◆ Instructions for the task ◆
The answer must consist only of the lines from the line with "The testing framework" to the line with "- [x] ServoMotor", both included, exactly as they stand below.

◆ Pictures paired with source code ◆
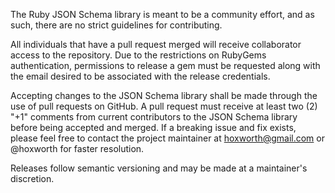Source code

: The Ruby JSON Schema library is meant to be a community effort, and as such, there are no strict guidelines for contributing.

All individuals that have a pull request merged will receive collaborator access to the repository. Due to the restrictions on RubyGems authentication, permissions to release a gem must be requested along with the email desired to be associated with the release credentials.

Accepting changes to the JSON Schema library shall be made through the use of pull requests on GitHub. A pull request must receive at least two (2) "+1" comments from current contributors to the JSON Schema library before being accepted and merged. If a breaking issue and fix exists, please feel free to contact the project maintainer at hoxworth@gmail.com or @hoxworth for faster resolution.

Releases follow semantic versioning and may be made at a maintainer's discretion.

--

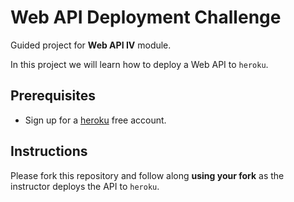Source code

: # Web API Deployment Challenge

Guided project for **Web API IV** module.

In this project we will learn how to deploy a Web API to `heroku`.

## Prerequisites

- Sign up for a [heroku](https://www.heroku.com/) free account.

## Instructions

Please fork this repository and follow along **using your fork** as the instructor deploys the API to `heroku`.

* * *

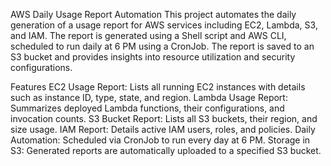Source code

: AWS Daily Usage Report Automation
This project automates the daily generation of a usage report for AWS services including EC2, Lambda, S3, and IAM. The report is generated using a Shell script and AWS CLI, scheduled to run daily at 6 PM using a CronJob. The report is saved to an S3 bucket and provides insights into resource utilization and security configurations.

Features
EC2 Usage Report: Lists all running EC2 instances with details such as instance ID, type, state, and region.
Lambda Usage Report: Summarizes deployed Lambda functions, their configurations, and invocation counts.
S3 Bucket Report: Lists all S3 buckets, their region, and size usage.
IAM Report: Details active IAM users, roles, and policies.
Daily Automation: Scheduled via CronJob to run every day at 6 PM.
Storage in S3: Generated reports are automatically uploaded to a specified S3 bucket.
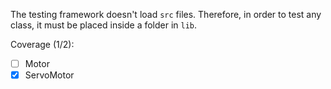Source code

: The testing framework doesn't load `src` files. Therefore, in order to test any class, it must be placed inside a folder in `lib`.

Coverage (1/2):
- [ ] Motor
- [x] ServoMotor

◆ Answer section ◆
: The testing framework doesn't load `src` files. Therefore, in order to test any class, it must be placed inside a folder in `lib`.

Coverage (1/2):
- [ ] Motor
- [x] ServoMotor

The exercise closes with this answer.